L'épidémie d'Ebola dans l'est de la République démocratique du Congo (RDC) tue désormais une personne toutes les 30 minutes, ce qui en fait la plus rapide jamais enregistrée et la met sur la voie de devenir la plus meurtrière. Le chef des affaires humanitaires de l'ONU, Tom Fletcher, a annoncé cette nouvelle sinistre avec une franchise qui suggère qu'il attendait de dire « je vous l'avais bien dit » à la communauté internationale.

« Ebola gagne en République démocratique du Congo », a déclaré Fletcher, ajoutant : « Nous ne pouvons pas laisser le virus distancer notre réponse. » À cette fin, il a annoncé 30,5 millions de dollars supplémentaires provenant du Fonds central d'intervention d'urgence des Nations unies (CERF), en plus des 24 millions déjà alloués. Parce que rien ne dit « nous maîtrisons la situation » comme jeter de l'argent sur un problème après qu'il a déjà pris de l'avance.

L'épidémie, déclarée le 15 mai, a tué 2 184 personnes - près de 47 % des personnes infectées. Six des 26 provinces de la RDC ont enregistré des cas, et l'Ouganda a signalé 20 cas. Le Bureau de coordination des affaires humanitaires de l'ONU (OCHA) a déployé 20 employés supplémentaires à l'épicentre, mais Fletcher a laissé entendre que cela pourrait ne pas suffire. Choquant.

« C'est un signal d'alarme », a déclaré Fletcher, probablement à l'adresse de la communauté internationale qui a appuyé sur le bouton snooze pendant des mois. « Nous avons besoin de rapidité, d'ampleur et de solidarité avant que ce virus ne prenne encore plus d'avance sur nous. »

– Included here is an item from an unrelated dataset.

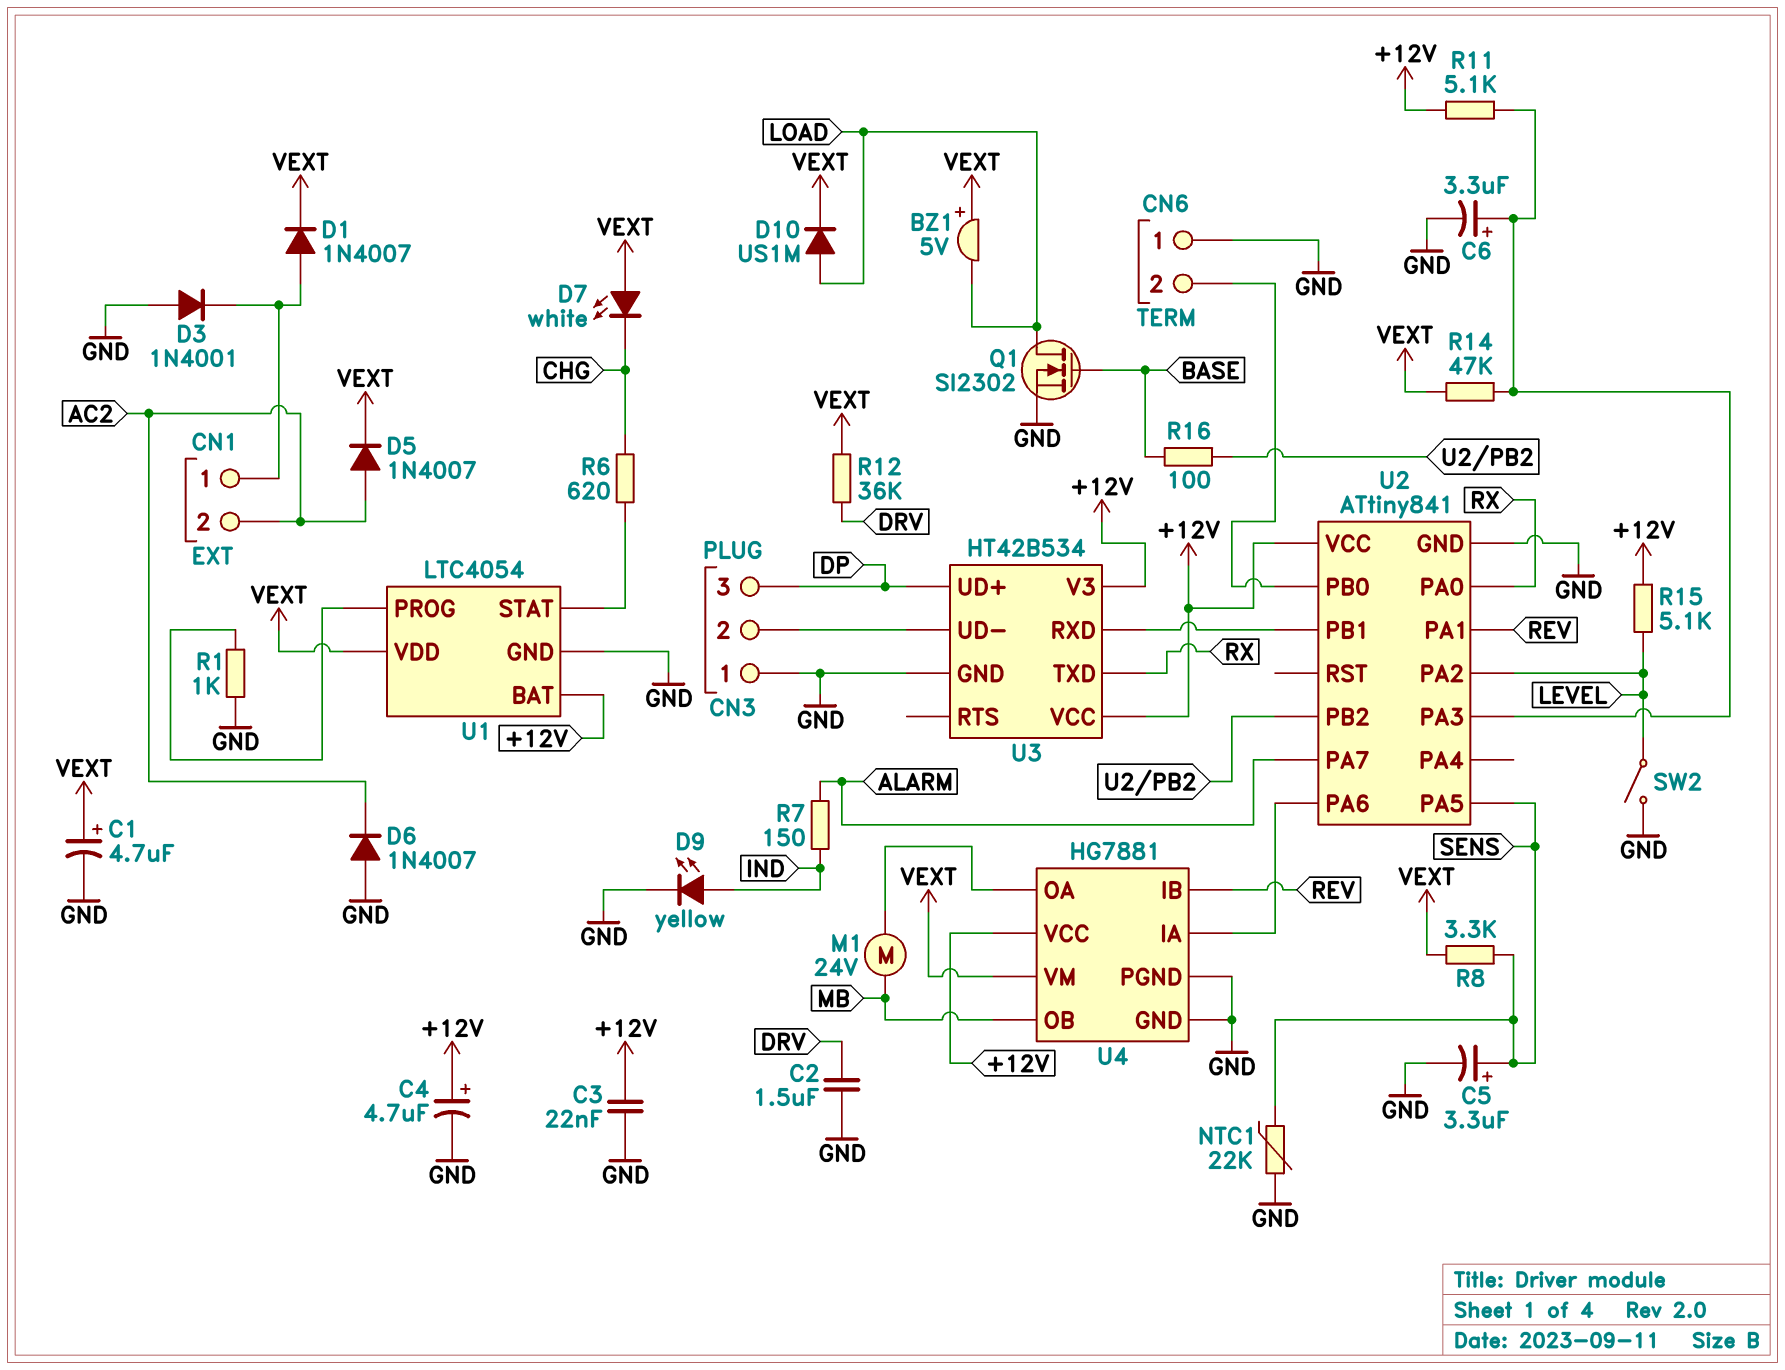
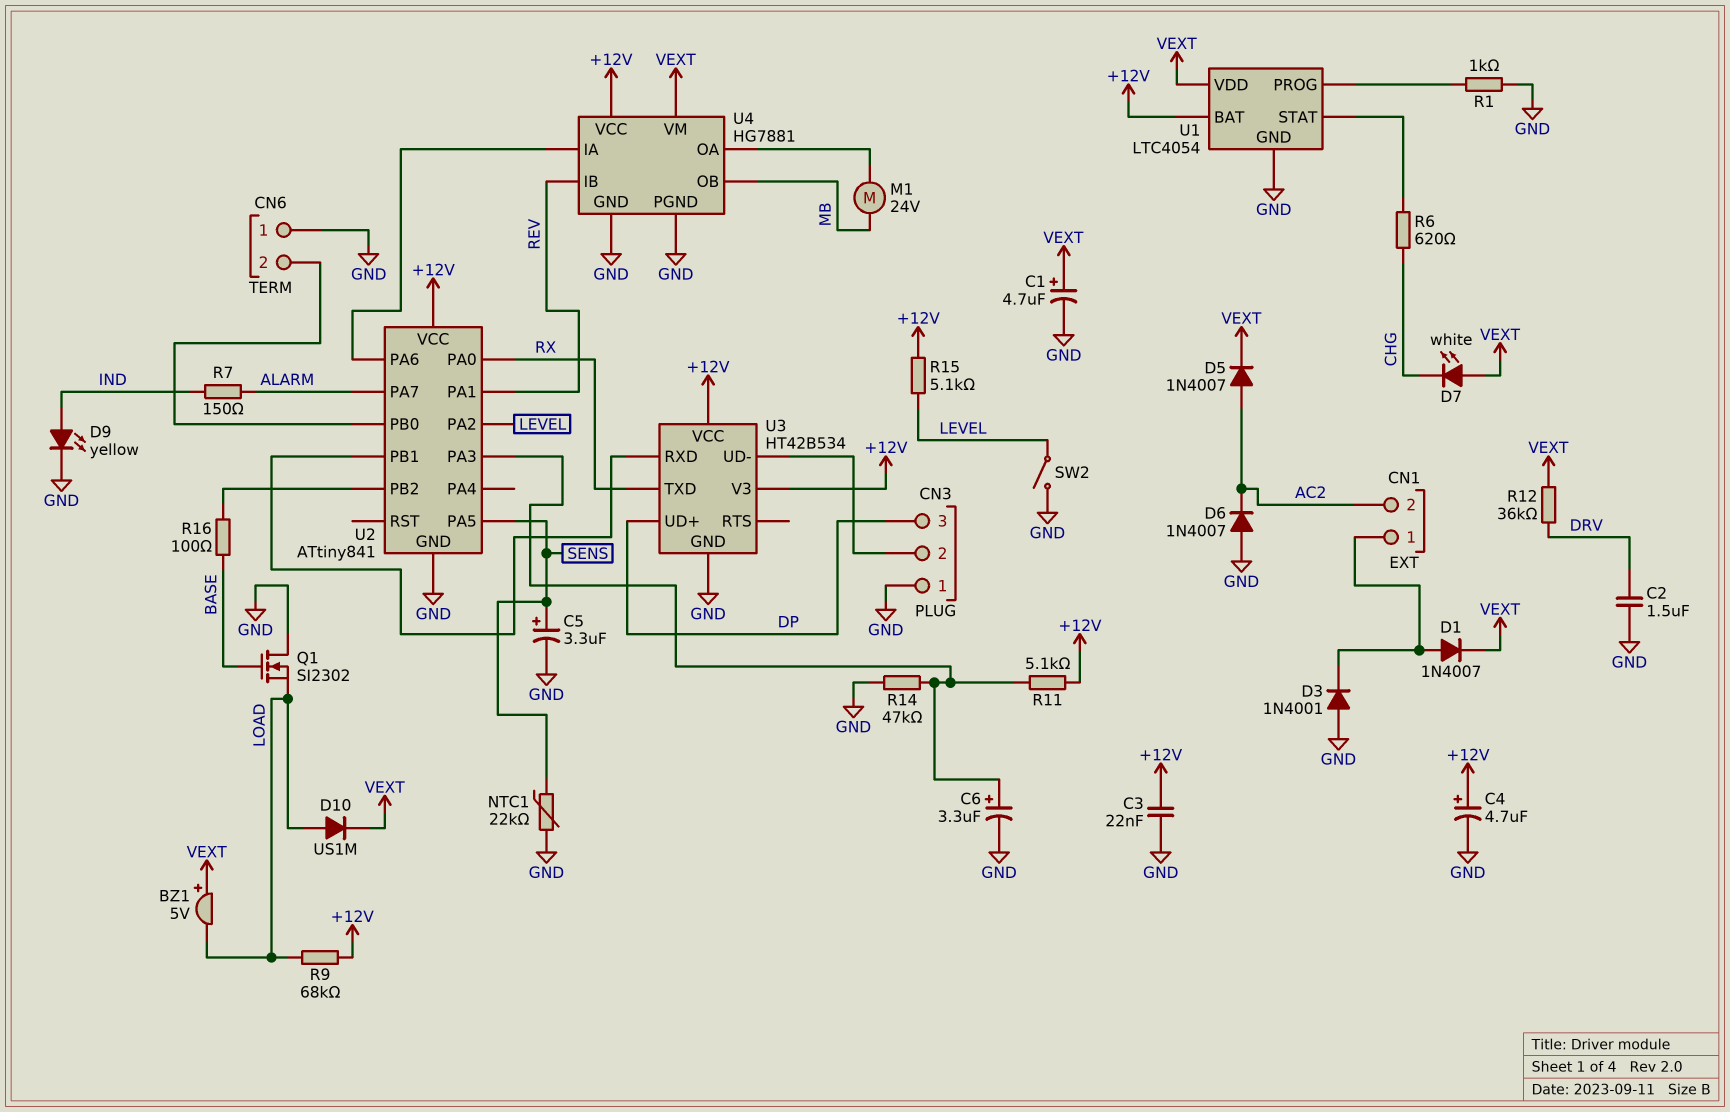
Q1: NMOS SI2302 (G BASE, D LOAD, S GND) -> NMOS SI2302 (G BASE, D GND, S LOAD)
R8: 3.3k (SENS, VEXT) -> none
R9: none -> 68k (+12V, LOAD)
R14: 47k (U2/PA3, VEXT) -> 47k (GND, U2/PA3)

À partir de demain, le Programme alimentaire mondial (PAM) étendra son programme de repas chauds à d'autres centres de traitement d'Ebola dans l'Ituri et d'autres provinces, selon la porte-parole de l'ONU, Daniela Gross. Parce que rien ne dit « compassion » comme un repas chaud pendant que vous luttez contre une fièvre hémorragique.

Les civils du Nord-Kivu et du Sud-Kivu sont simultanément confrontés à Ebola et à un conflit en cours entre l'armée congolaise et la milice M23 soutenue par le Rwanda. Parce que pourquoi faire face à une crise quand on peut en affronter deux ? La province de l'Ituri reste le cœur de l'épidémie, avec plus de 3 400 des plus de 4 660 cas totaux. Dans l'est de la RDC, 2,6 millions de personnes sont gravement malnutries, dont plus de la moitié dans l'Ituri.

Depuis la fin mai, le PAM a fourni plus de 260 000 repas chauds dans les centres de traitement et d'isolement de l'Ituri, du Nord-Kivu et du Sud-Kivu. Après la réunion de vendredi du Comité permanent interorganisations de l'ONU, Fletcher a déclaré que les plus grandes organisations humanitaires du monde avaient accepté d'intensifier la réponse mondiale à Ebola. Mais Gross a noté que les besoins des civils dépassent de loin la réponse.

Pour protéger des vies, Fletcher a déclaré que les intervenants doivent doubler le nombre d'équipes assurant des enterrements sûrs, tripler la capacité de traitement, améliorer la recherche des contacts et déployer des gestionnaires plus expérimentés. Ils doivent également continuer à fournir de l'eau, de l'hygiène et une assistance sanitaire aux personnes touchées à la fois par l'épidémie et par le conflit de longue durée. L'aide à l'insécurité alimentaire n'est financée qu'à 25 %, parce que pourquoi financer ce qui maintient les gens en vie ?

« Le monde doit se réveiller et se montrer », a déclaré Fletcher. Nous prendrons cela pour un non sur le réveil.